Correct Answer & Explanation

. 1 mm anterior to the posterior cortex line, 2.5 mm distal to the posterior border of the medial femoral condyle articular surface, and proximal to Blumensaat's line


Explanation

The Schottle point is the radiographic center of the MPFL femoral footprint. It is defined as 1 mm anterior to the posterior cortical line, 2.5 mm distal to the posterior border of the medial femoral condyle articular surface, and proximal to the level of Blumensaat's line.

Question 1900

Topic: Knee Sports

A 25-year-old football player sustains a contact injury to his knee. Clinical examination reveals increased external rotation of the tibia at 30 degrees of knee flexion compared to the contralateral side, but equal external rotation at 90 degrees. Which structure is most likely injured?

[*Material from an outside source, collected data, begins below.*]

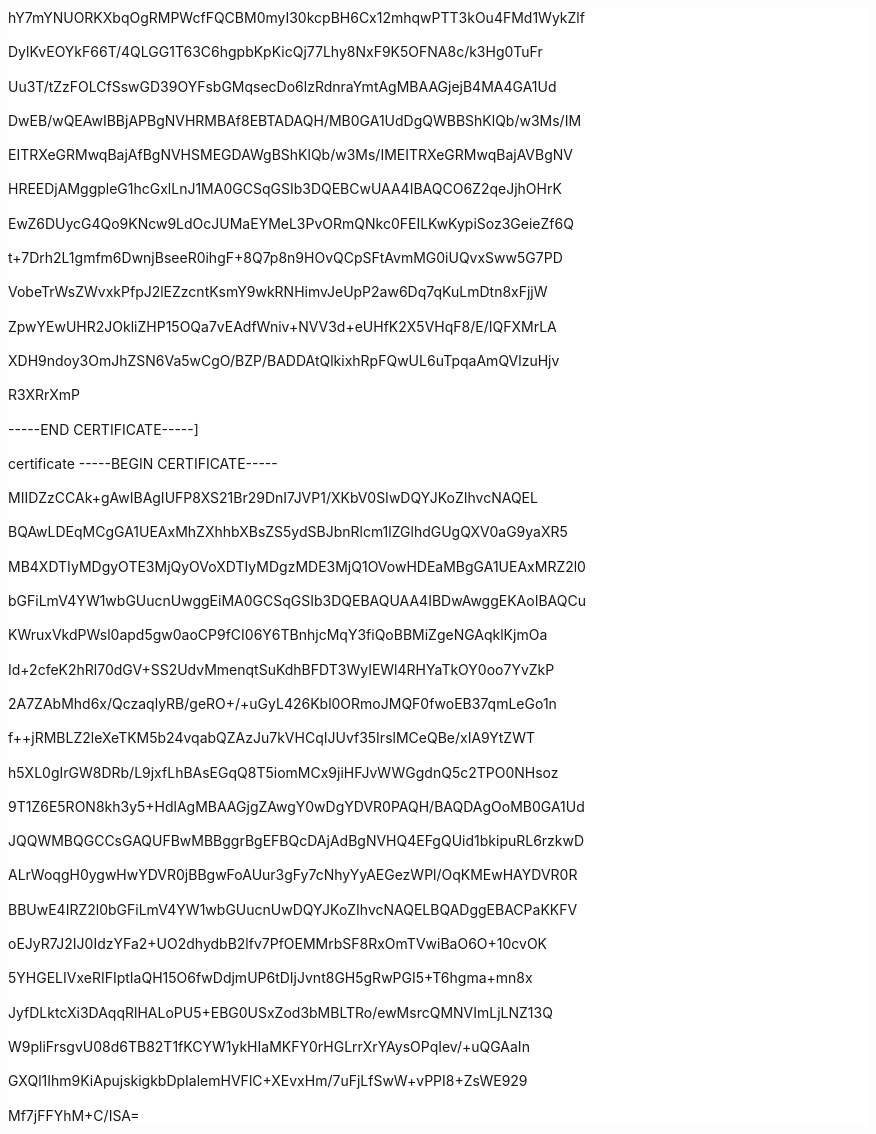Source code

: hY7mYNUORKXbqOgRMPWcfFQCBM0myI30kcpBH6Cx12mhqwPTT3kOu4FMd1WykZlf

DylKvEOYkF66T/4QLGG1T63C6hgpbKpKicQj77Lhy8NxF9K5OFNA8c/k3Hg0TuFr

Uu3T/tZzFOLCfSswGD39OYFsbGMqsecDo6lzRdnraYmtAgMBAAGjejB4MA4GA1Ud

DwEB/wQEAwIBBjAPBgNVHRMBAf8EBTADAQH/MB0GA1UdDgQWBBShKlQb/w3Ms/IM

EITRXeGRMwqBajAfBgNVHSMEGDAWgBShKlQb/w3Ms/IMEITRXeGRMwqBajAVBgNV

HREEDjAMggpleG1hcGxlLnJ1MA0GCSqGSIb3DQEBCwUAA4IBAQCO6Z2qeJjhOHrK

EwZ6DUycG4Qo9KNcw9LdOcJUMaEYMeL3PvORmQNkc0FEILKwKypiSoz3GeieZf6Q

t+7Drh2L1gmfm6DwnjBseeR0ihgF+8Q7p8n9HOvQCpSFtAvmMG0iUQvxSww5G7PD

VobeTrWsZWvxkPfpJ2lEZzcntKsmY9wkRNHimvJeUpP2aw6Dq7qKuLmDtn8xFjjW

ZpwYEwUHR2JOkliZHP15OQa7vEAdfWniv+NVV3d+eUHfK2X5VHqF8/E/IQFXMrLA

XDH9ndoy3OmJhZSN6Va5wCgO/BZP/BADDAtQlkixhRpFQwUL6uTpqaAmQVlzuHjv

R3XRrXmP

-----END CERTIFICATE-----]

certificate         -----BEGIN CERTIFICATE-----

MIIDZzCCAk+gAwIBAgIUFP8XS21Br29DnI7JVP1/XKbV0SIwDQYJKoZIhvcNAQEL

BQAwLDEqMCgGA1UEAxMhZXhhbXBsZS5ydSBJbnRlcm1lZGlhdGUgQXV0aG9yaXR5

MB4XDTIyMDgyOTE3MjQyOVoXDTIyMDgzMDE3MjQ1OVowHDEaMBgGA1UEAxMRZ2l0

bGFiLmV4YW1wbGUucnUwggEiMA0GCSqGSIb3DQEBAQUAA4IBDwAwggEKAoIBAQCu

KWruxVkdPWsl0apd5gw0aoCP9fCI06Y6TBnhjcMqY3fiQoBBMiZgeNGAqklKjmOa

Id+2cfeK2hRl70dGV+SS2UdvMmenqtSuKdhBFDT3WyIEWl4RHYaTkOY0oo7YvZkP

2A7ZAbMhd6x/QczaqlyRB/geRO+/+uGyL426Kbl0ORmoJMQF0fwoEB37qmLeGo1n

f++jRMBLZ2leXeTKM5b24vqabQZAzJu7kVHCqIJUvf35IrslMCeQBe/xIA9YtZWT

h5XL0gIrGW8DRb/L9jxfLhBAsEGqQ8T5iomMCx9jiHFJvWWGgdnQ5c2TPO0NHsoz

9T1Z6E5RON8kh3y5+HdlAgMBAAGjgZAwgY0wDgYDVR0PAQH/BAQDAgOoMB0GA1Ud

JQQWMBQGCCsGAQUFBwMBBggrBgEFBQcDAjAdBgNVHQ4EFgQUid1bkipuRL6rzkwD

ALrWoqgH0ygwHwYDVR0jBBgwFoAUur3gFy7cNhyYyAEGezWPl/OqKMEwHAYDVR0R

BBUwE4IRZ2l0bGFiLmV4YW1wbGUucnUwDQYJKoZIhvcNAQELBQADggEBACPaKKFV

oEJyR7J2IJ0IdzYFa2+UO2dhydbB2lfv7PfOEMMrbSF8RxOmTVwiBaO6O+10cvOK

5YHGELIVxeRIFIptIaQH15O6fwDdjmUP6tDIjJvnt8GH5gRwPGI5+T6hgma+mn8x

JyfDLktcXi3DAqqRlHALoPU5+EBG0USxZod3bMBLTRo/ewMsrcQMNVImLjLNZ13Q

W9pliFrsgvU08d6TB82T1fKCYW1ykHIaMKFY0rHGLrrXrYAysOPqIev/+uQGAaIn

GXQl1Ihm9KiApujskigkbDpIalemHVFlC+XEvxHm/7uFjLfSwW+vPPI8+ZsWE929

Mf7jFFYhM+C/ISA=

. Posterior cruciate ligament only
. Posterolateral corner only
. Combined posterior cruciate ligament and posterolateral corner
. Anterior cruciate ligament and posterolateral corner
. Medial collateral ligament and posterior oblique ligament

Correct Answer & Explanation

. Posterolateral corner only


Explanation

A positive dial test (increased external rotation of 10 degrees or more) isolated to 30 degrees of flexion indicates an isolated posterolateral corner (PLC) injury. If it is positive at both 30 and 90 degrees, it indicates a combined PCL and PLC injury.